[INPUT MATERIAL]:
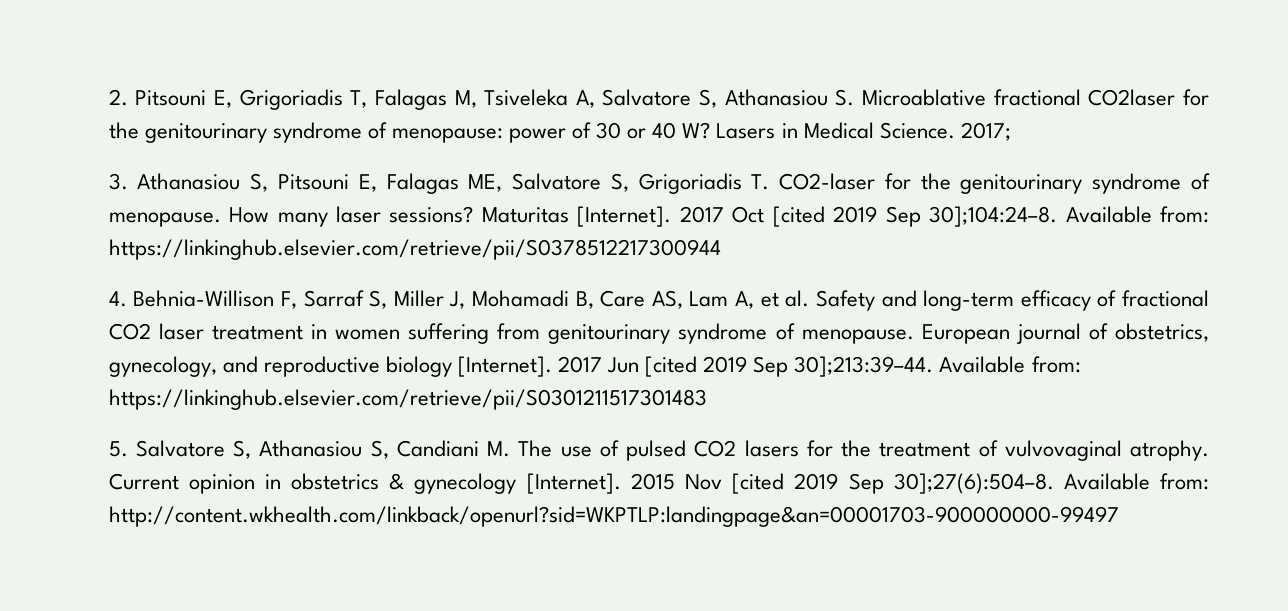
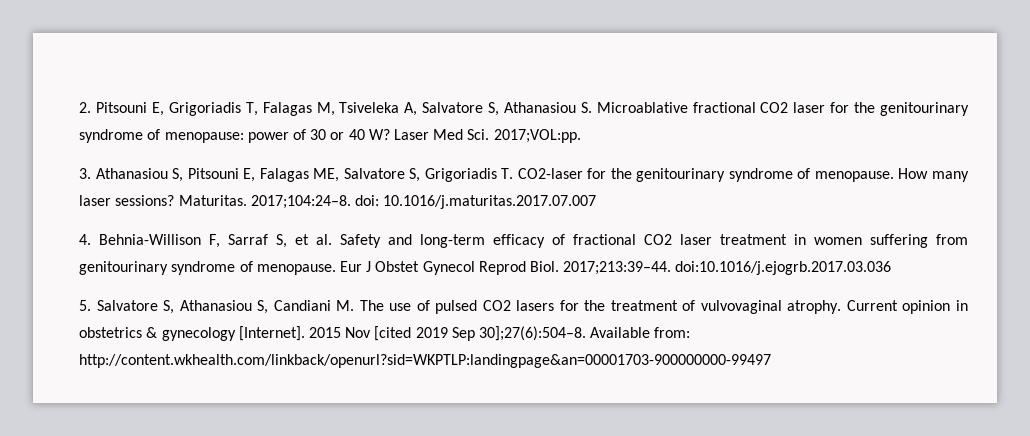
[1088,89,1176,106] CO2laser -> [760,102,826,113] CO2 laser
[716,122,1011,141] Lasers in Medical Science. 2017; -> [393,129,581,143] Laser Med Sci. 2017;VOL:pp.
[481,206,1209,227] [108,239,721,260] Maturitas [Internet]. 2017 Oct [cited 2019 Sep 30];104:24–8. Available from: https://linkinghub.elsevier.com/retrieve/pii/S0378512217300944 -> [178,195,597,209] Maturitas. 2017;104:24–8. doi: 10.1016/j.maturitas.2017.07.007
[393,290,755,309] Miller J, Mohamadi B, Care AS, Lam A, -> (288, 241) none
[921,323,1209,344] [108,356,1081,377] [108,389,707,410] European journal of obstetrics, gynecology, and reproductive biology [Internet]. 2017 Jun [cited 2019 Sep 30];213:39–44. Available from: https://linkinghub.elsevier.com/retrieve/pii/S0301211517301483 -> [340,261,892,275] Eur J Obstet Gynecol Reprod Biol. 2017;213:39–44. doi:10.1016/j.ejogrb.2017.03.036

[PROBLEM]: Restate the listing above word for word. Leave the images out.

[OUTPUT FOR THIS TASK]:
[1088,89,1176,106] CO2laser -> [760,102,826,113] CO2 laser
[716,122,1011,141] Lasers in Medical Science. 2017; -> [393,129,581,143] Laser Med Sci. 2017;VOL:pp.
[481,206,1209,227] [108,239,721,260] Maturitas [Internet]. 2017 Oct [cited 2019 Sep 30];104:24–8. Available from: https://linkinghub.elsevier.com/retrieve/pii/S0378512217300944 -> [178,195,597,209] Maturitas. 2017;104:24–8. doi: 10.1016/j.maturitas.2017.07.007
[393,290,755,309] Miller J, Mohamadi B, Care AS, Lam A, -> (288, 241) none
[921,323,1209,344] [108,356,1081,377] [108,389,707,410] European journal of obstetrics, gynecology, and reproductive biology [Internet]. 2017 Jun [cited 2019 Sep 30];213:39–44. Available from: https://linkinghub.elsevier.com/retrieve/pii/S0301211517301483 -> [340,261,892,275] Eur J Obstet Gynecol Reprod Biol. 2017;213:39–44. doi:10.1016/j.ejogrb.2017.03.036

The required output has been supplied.